**Task prompt:** Copy the lines from the one containing "phylum: Tracheophyta" through the one containing "scientific name: Rubus idaeus", changing "scientific name" to "binomial name" and leaving everything else as it is.

**Dataset rows:**
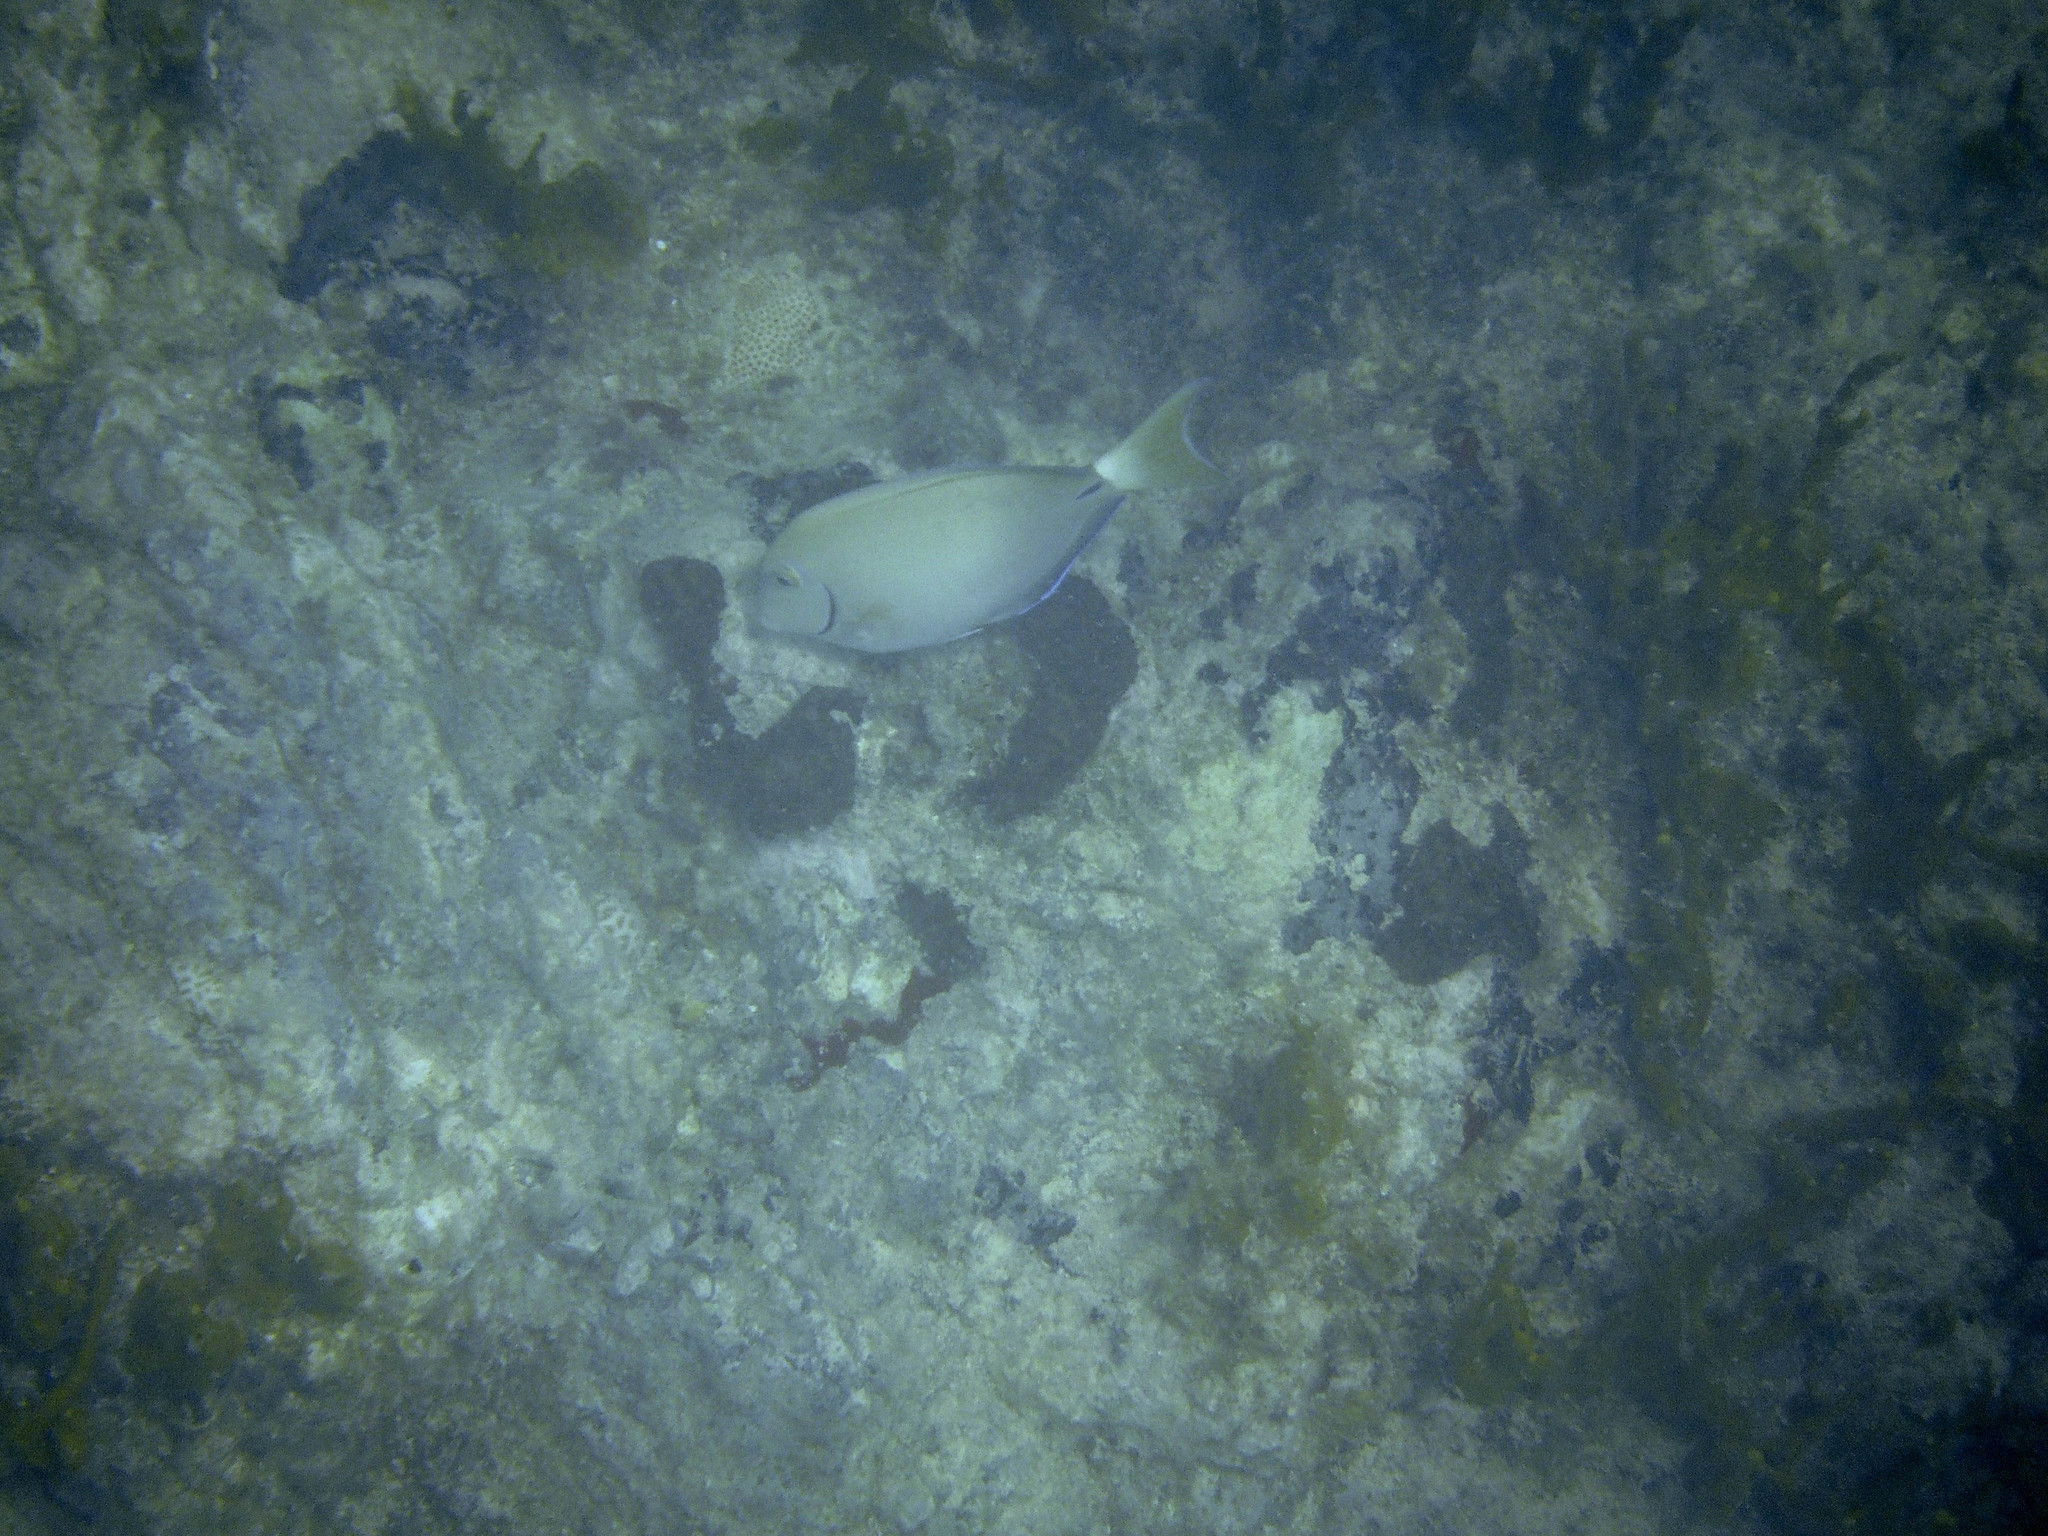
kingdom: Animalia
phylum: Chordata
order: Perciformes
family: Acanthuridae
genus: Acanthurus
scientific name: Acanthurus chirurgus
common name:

==

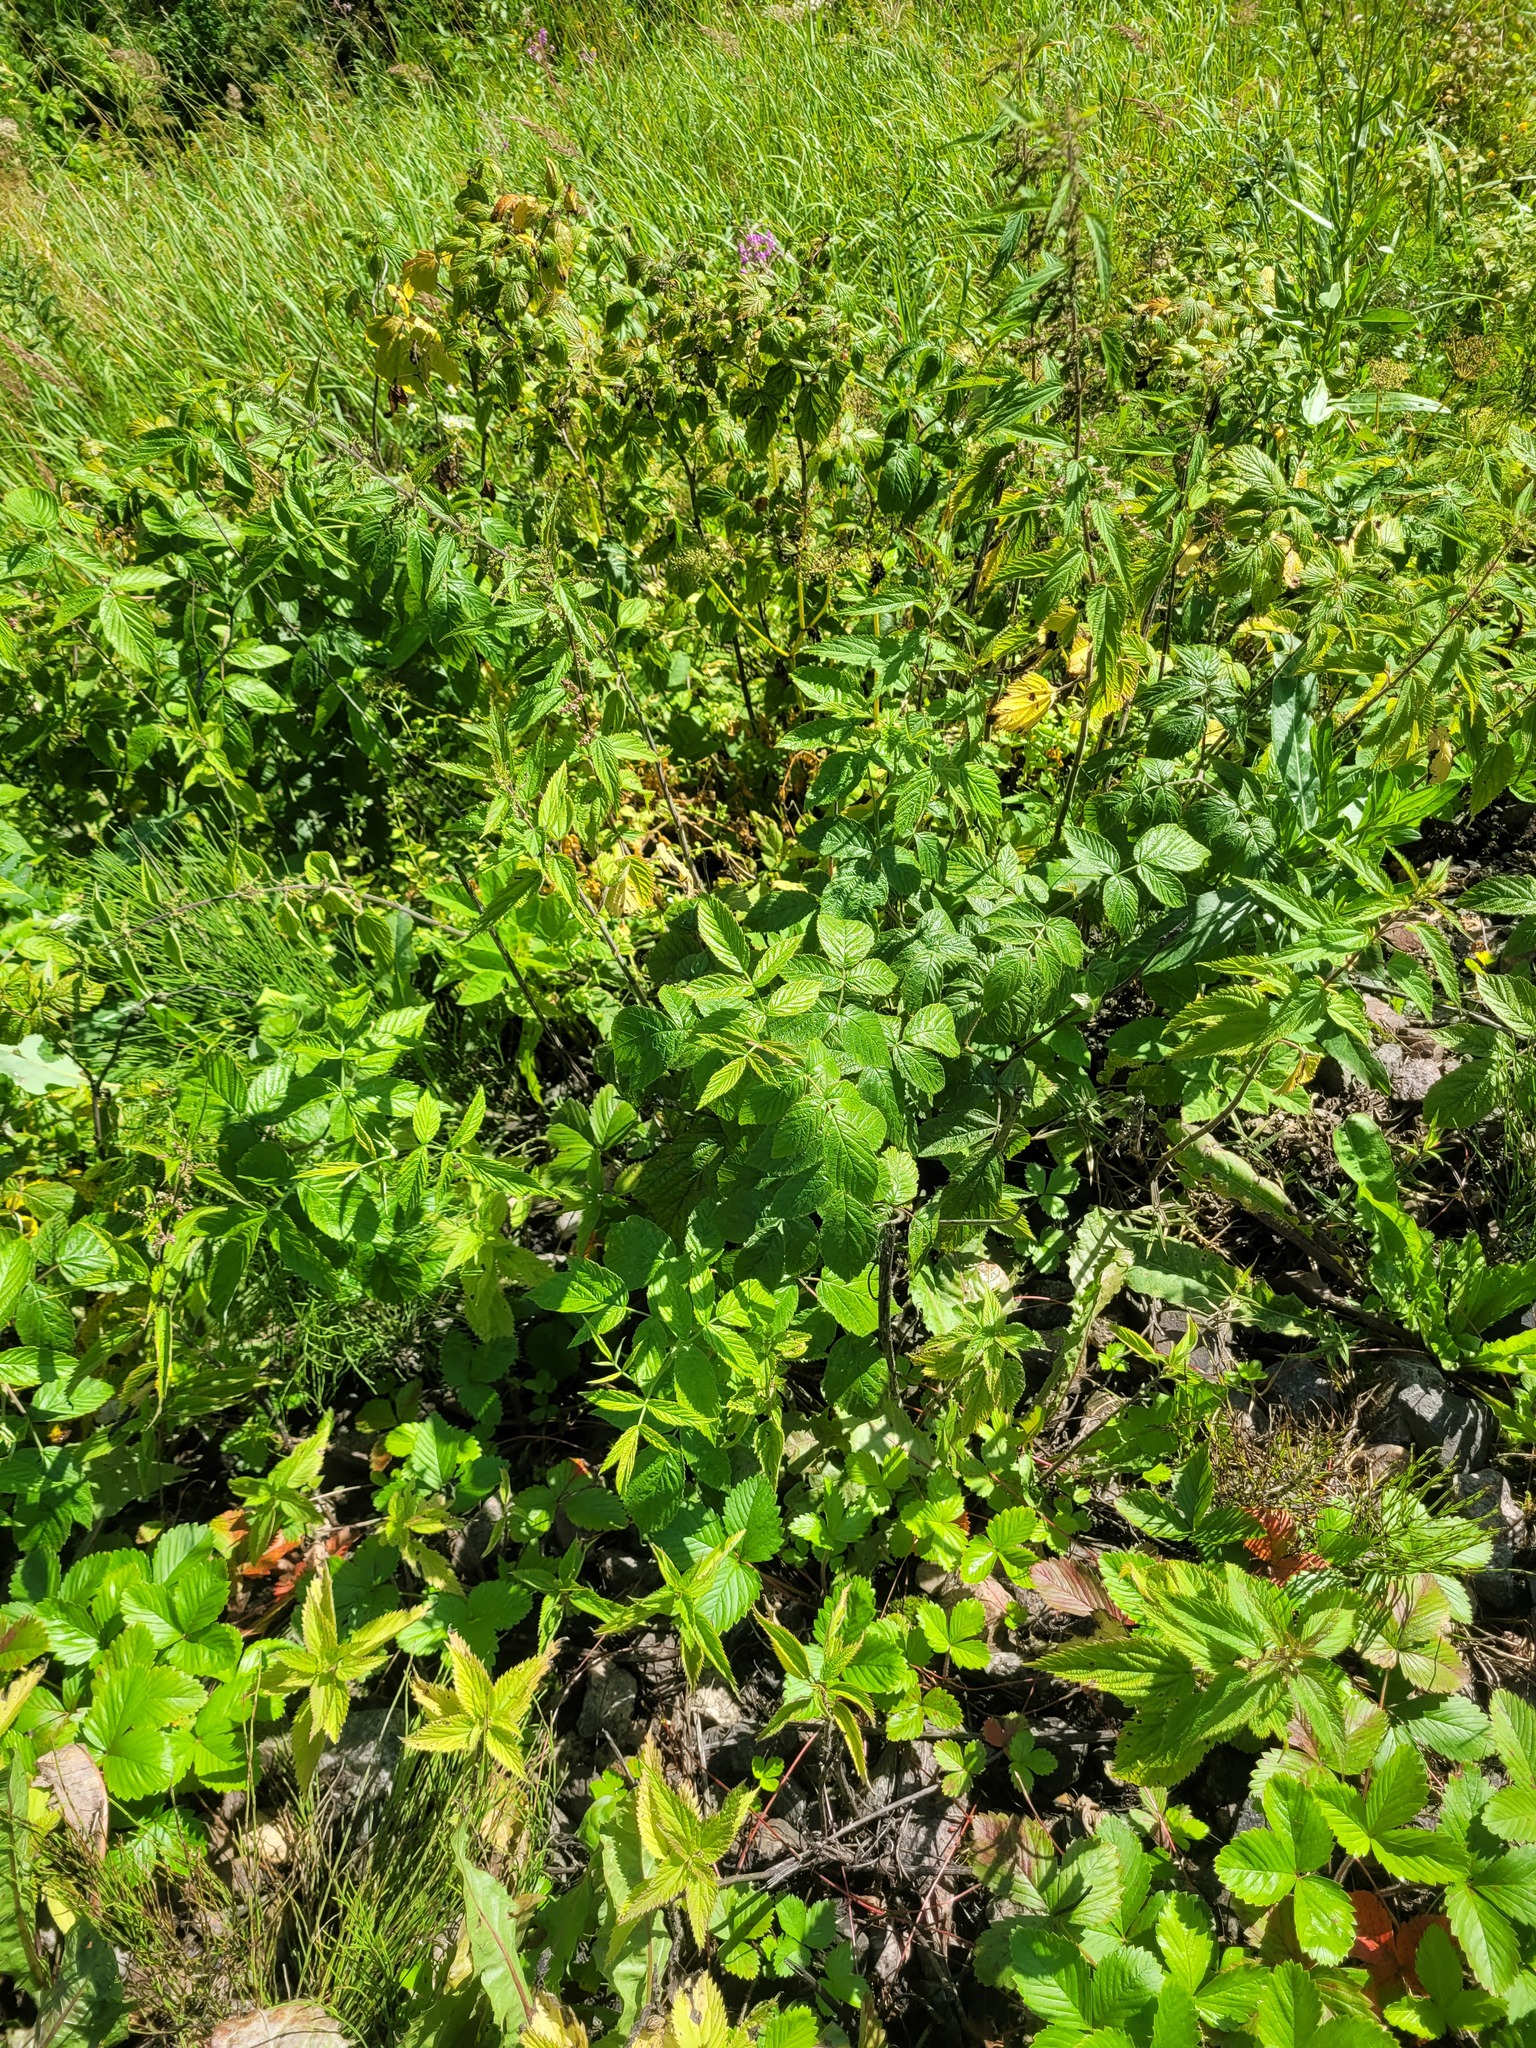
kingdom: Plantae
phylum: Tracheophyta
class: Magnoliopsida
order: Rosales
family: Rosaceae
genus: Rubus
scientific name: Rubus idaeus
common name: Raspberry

==

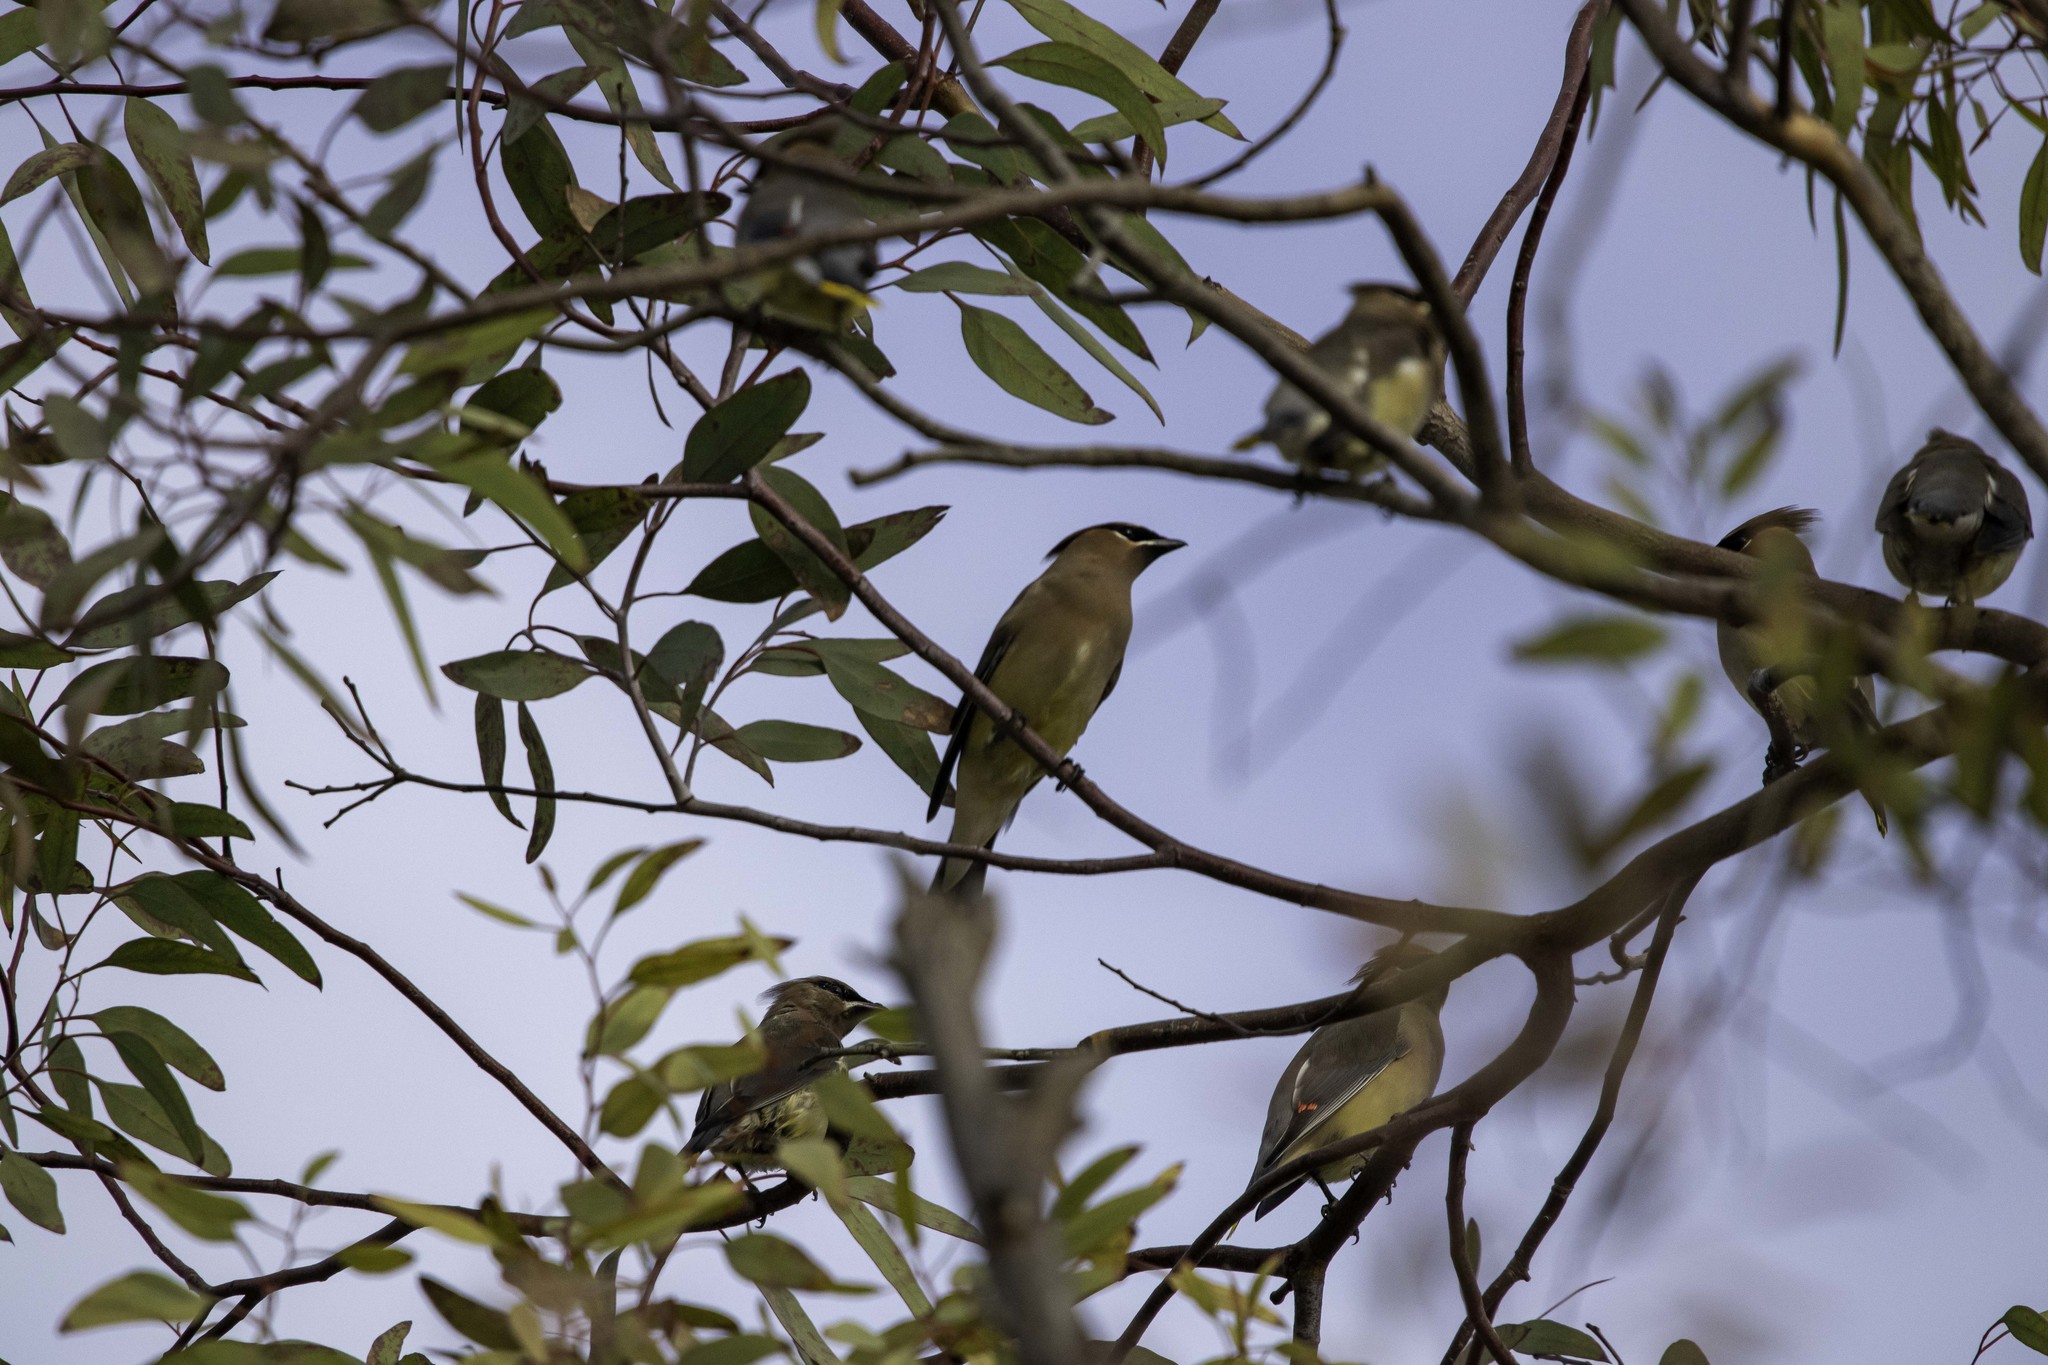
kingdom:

**Final answer:**
phylum: Tracheophyta
class: Magnoliopsida
order: Rosales
family: Rosaceae
genus: Rubus
binomial name: Rubus idaeus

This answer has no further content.